■ Exercise passage ■
Ablation on Quality of Training Data. Table[6](https://arxiv.org/html/2606.26916#S5.T6 "Table 6 ‣ 5.4 Ablation Study ‣ 5 Experiments and Results ‣ PhysRAG: Enhancing Physics-Awareness in Video Generation via Retrieval-Augmented Generation") evaluates the effectiveness of our data filtering pipeline by comparing models trained on raw data versus our curated physical dataset. Comparing Random-SFT with Filtered-SFT, the filtered data yields a baseline improvement from 0.539 to 0.546, demonstrating that removing low-quality samples provides a cleaner training signal. More importantly, when integrating our RAG module, PhysRAG + Random Data achieves only 0.544, even underperforming compared to the pure Filtered-SFT baseline. In contrast, our full method, PhysRAG + Filtered Data, reaches a state-of-the-art score of 0.578. These results show that RAG benefits substantially from high-quality, physically consistent data.

Ablation on Injection Layers. Table[7](https://arxiv.org/html/2606.26916#S5.T7 "Table 7 ‣ 5.4 Ablation Study ‣ 5 Experiments and Results ‣ PhysRAG: Enhancing Physics-Awareness in Video Generation via Retrieval-Augmented Generation") investigates the impact of injecting physical features into different layers of the Video DiT backbone. We compare three single-layer injection variants—RAG-Front (layer 0), RAG-Mid (layer 15), and RAG-Back (layer 24)—against our proposed Multi-layer approach (layers 0, 1, and 2). The results show that single-layer injection, particularly at the extreme front or back, is insufficient to capture the full complexity of physical dynamics. In contrast, our multi-layer strategy achieves the highest performance (0.578) across all metrics. This superiority stems from two factors: first, injecting into the initial layers allows the DiT to prioritize learning high-level physical representations, early in the generation process; second, the multi-layer design facilitates a more comprehensive integration of physical priors across different levels of feature abstraction, ensuring better consistency in the resulting video.

Computational Overhead. Table[8](https://arxiv.org/html/2606.26916#S5.T8 "Table 8 ‣ 5.4 Ablation Study ‣ 5 Experiments and Results ‣ PhysRAG: Enhancing Physics-Awareness in Video Generation via Retrieval-Augmented Generation") reports the additional cost introduced by PhysRAG under the same inference setting. Compared with Wan2.2-5B, PhysRAG adds only 114.25M parameters (+2.28%) and increases the inference latency by 0.82s per sample (+1.24%). The FAISS retrieval itself takes only about 0.0065s, which is negligible compared with the diffusion denoising process. These results indicate that the gains of PhysRAG mainly come from effective physical-prior retrieval and injection rather than substantially increasing model scale or inference cost.

■ Work order 1 ■
In the listing below, switch every occurrence of "Personal" to "Private" and reproduce all of its lines otherwise unchanged.

(Dataset excerpts)
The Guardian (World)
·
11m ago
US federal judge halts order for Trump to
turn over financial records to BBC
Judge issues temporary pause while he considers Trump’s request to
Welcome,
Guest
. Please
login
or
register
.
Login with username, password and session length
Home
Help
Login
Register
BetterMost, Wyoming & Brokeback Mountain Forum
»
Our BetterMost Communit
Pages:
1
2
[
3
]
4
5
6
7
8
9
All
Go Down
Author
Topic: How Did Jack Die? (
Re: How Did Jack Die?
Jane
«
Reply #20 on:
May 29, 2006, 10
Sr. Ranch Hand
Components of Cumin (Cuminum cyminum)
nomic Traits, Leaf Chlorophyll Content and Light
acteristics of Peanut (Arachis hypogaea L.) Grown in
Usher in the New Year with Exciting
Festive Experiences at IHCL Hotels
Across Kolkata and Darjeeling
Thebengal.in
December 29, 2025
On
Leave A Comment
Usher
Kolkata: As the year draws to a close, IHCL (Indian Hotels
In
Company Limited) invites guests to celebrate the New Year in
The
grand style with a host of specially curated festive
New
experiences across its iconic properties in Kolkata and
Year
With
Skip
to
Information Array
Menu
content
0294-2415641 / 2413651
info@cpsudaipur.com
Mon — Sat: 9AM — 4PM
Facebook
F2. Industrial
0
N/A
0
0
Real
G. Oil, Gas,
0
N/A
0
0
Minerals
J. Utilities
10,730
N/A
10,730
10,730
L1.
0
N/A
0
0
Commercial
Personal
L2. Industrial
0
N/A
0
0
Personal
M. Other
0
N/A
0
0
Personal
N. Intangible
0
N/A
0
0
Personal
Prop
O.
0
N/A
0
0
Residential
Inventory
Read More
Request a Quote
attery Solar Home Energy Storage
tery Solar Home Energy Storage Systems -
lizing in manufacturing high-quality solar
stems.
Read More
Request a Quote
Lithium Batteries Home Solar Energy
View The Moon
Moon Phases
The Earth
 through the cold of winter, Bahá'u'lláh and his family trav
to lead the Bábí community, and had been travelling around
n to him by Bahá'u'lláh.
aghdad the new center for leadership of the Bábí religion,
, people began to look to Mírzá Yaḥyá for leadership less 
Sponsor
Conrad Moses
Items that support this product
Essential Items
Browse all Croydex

■ Work order 2 ■
According to the ablation study passage, how long does the FAISS retrieval take?

■ Written response 1 ■
The Guardian (World)
·
11m ago
US federal judge halts order for Trump to
turn over financial records to BBC
Judge issues temporary pause while he considers Trump’s request to
Welcome,
Guest
. Please
login
or
register
.
Login with username, password and session length
Home
Help
Login
Register
BetterMost, Wyoming & Brokeback Mountain Forum
»
Our BetterMost Communit
Pages:
1
2
[
3
]
4
5
6
7
8
9
All
Go Down
Author
Topic: How Did Jack Die? (
Re: How Did Jack Die?
Jane
«
Reply #20 on:
May 29, 2006, 10
Sr. Ranch Hand
Components of Cumin (Cuminum cyminum)
nomic Traits, Leaf Chlorophyll Content and Light
acteristics of Peanut (Arachis hypogaea L.) Grown in
Usher in the New Year with Exciting
Festive Experiences at IHCL Hotels
Across Kolkata and Darjeeling
Thebengal.in
December 29, 2025
On
Leave A Comment
Usher
Kolkata: As the year draws to a close, IHCL (Indian Hotels
In
Company Limited) invites guests to celebrate the New Year in
The
grand style with a host of specially curated festive
New
experiences across its iconic properties in Kolkata and
Year
With
Skip
to
Information Array
Menu
content
0294-2415641 / 2413651
info@cpsudaipur.com
Mon — Sat: 9AM — 4PM
Facebook
F2. Industrial
0
N/A
0
0
Real
G. Oil, Gas,
0
N/A
0
0
Minerals
J. Utilities
10,730
N/A
10,730
10,730
L1.
0
N/A
0
0
Commercial
Private
L2. Industrial
0
N/A
0
0
Private
M. Other
0
N/A
0
0
Private
N. Intangible
0
N/A
0
0
Private
Prop
O.
0
N/A
0
0
Residential
Inventory
Read More
Request a Quote
attery Solar Home Energy Storage
tery Solar Home Energy Storage Systems -
lizing in manufacturing high-quality solar
stems.
Read More
Request a Quote
Lithium Batteries Home Solar Energy
View The Moon
Moon Phases
The Earth
 through the cold of winter, Bahá'u'lláh and his family trav
to lead the Bábí community, and had been travelling around
n to him by Bahá'u'lláh.
aghdad the new center for leadership of the Bábí religion,
, people began to look to Mírzá Yaḥyá for leadership less 
Sponsor
Conrad Moses
Items that support this product
Essential Items
Browse all Croydex

■ Written response 2 ■
About 0.0065s.